However, remember, these are probabilistic, statistical processes. Uncertainties in state may favor one structure at one time versus another at a different time. The types of chemical compounds favored in the primordial soup were likely greatly influenced by thermal and light cycles and drying and wet conditions. In biological ecosystems, there are huge differences in seed or offspring production or in overall species diversity and ecological complexity based on the stability (say, tropics) or instability (say, disturbance) of local environments. As noted, these processes are inherently non-deterministic.
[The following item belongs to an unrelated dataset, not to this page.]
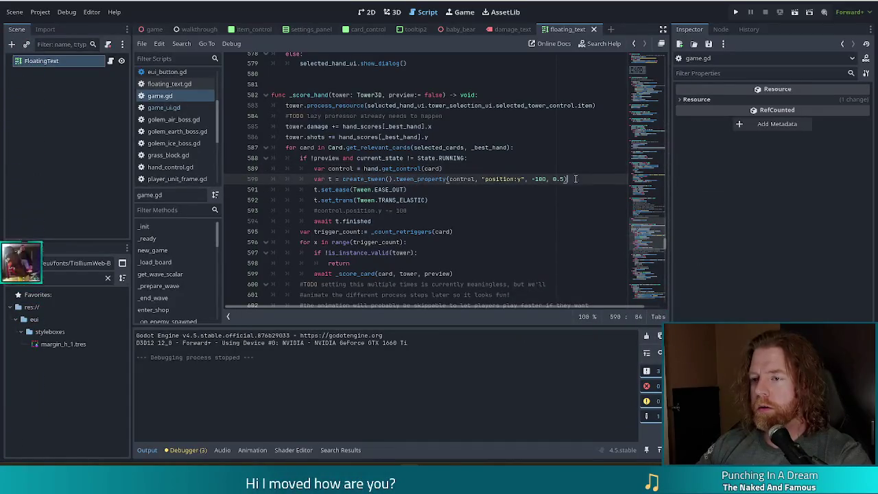
left_click(386, 180)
As we climb up the chain from the primordial ooze to life and then to humans and our many information mechanisms and technology artifacts (which are themselves embodiments of information), we see increasing complexity and structure. But we do not see uniformity of mechanisms or vehicles.

The general mechanisms of information transfer in living organisms occur (generally) via DNA in genes, mediated by sex in higher organisms, subject to random mutations, and then kept or lost entirely as their host organisms survive to procreate or not. Those are harsh conditions: the information survives or not (on a population basis) with high concentrations of information in DNA and with a priority placed on remixing for new combinations via sex. Information exchange (generally) only occurs at each generational event.

Human cultural information, however, is of an entirely different nature. Information can be made persistent, can be recorded and shared across individuals or generations, extended with new innovations like written language or digital computers, or combined in ways that defy the limits of sex. Occasionally, of course, loss of living languages due to certain cultures or populations dying out or horrendous catastrophes like the Spanish burning (nearly all of) the Mayan’s existing books can also occur [18]. The environment will also be uncertain.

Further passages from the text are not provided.